▸ **Extracted material**
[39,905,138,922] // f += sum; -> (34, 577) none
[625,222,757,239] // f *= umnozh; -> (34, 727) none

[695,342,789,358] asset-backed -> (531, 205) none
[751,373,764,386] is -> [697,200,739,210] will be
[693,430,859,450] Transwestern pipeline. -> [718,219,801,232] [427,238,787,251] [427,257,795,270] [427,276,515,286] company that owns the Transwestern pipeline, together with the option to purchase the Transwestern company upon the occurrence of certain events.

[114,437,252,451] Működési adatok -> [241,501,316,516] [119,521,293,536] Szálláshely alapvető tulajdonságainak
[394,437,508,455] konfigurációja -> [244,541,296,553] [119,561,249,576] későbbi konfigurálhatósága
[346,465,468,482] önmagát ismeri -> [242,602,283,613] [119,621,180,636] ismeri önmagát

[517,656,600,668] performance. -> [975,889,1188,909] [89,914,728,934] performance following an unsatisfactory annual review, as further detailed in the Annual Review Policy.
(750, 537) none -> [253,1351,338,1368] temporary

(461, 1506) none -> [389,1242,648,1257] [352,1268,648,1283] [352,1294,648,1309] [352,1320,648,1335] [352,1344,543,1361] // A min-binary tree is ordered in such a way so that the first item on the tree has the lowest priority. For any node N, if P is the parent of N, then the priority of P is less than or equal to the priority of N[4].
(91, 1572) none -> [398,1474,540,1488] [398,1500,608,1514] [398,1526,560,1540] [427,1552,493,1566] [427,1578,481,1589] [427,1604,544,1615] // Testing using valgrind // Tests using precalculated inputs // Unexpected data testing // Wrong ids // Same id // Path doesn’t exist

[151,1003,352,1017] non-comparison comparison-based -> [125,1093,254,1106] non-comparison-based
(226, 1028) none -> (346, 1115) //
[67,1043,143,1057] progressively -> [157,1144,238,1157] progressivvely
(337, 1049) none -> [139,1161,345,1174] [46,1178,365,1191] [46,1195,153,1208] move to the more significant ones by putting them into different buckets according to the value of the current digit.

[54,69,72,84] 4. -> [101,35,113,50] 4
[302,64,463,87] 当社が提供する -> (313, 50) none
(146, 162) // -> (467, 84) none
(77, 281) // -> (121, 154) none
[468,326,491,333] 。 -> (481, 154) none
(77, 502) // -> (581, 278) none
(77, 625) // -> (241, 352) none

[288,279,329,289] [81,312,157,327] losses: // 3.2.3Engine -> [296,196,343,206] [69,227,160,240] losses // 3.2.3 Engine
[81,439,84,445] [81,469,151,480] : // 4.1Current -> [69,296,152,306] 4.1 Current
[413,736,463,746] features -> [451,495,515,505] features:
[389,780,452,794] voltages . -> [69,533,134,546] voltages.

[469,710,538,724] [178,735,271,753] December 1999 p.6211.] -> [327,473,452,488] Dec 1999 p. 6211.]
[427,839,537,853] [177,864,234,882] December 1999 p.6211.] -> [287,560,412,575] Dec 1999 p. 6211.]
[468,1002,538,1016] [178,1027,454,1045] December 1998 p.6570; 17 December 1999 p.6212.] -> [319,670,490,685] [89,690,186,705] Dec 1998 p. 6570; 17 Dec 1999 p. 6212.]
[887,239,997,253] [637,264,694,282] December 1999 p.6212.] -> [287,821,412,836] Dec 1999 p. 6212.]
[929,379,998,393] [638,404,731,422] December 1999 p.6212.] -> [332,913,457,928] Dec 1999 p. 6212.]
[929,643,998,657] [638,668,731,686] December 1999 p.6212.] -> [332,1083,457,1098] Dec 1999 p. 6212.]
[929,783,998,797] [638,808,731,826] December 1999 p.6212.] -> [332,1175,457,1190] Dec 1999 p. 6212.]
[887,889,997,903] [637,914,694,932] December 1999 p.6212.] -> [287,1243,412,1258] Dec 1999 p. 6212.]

▸ **Exercise**
Every line above from the line with "[151,1003,352,1017] non-comparison comparison-based" to the line with "[302,64,463,87] 当社が提供する -> (313, 50) none", inclusive, must be returned exactly; no other line belongs in the reply.

▸ **Solution**
[151,1003,352,1017] non-comparison comparison-based -> [125,1093,254,1106] non-comparison-based
(226, 1028) none -> (346, 1115) //
[67,1043,143,1057] progressively -> [157,1144,238,1157] progressivvely
(337, 1049) none -> [139,1161,345,1174] [46,1178,365,1191] [46,1195,153,1208] move to the more significant ones by putting them into different buckets according to the value of the current digit.

[54,69,72,84] 4. -> [101,35,113,50] 4
[302,64,463,87] 当社が提供する -> (313, 50) none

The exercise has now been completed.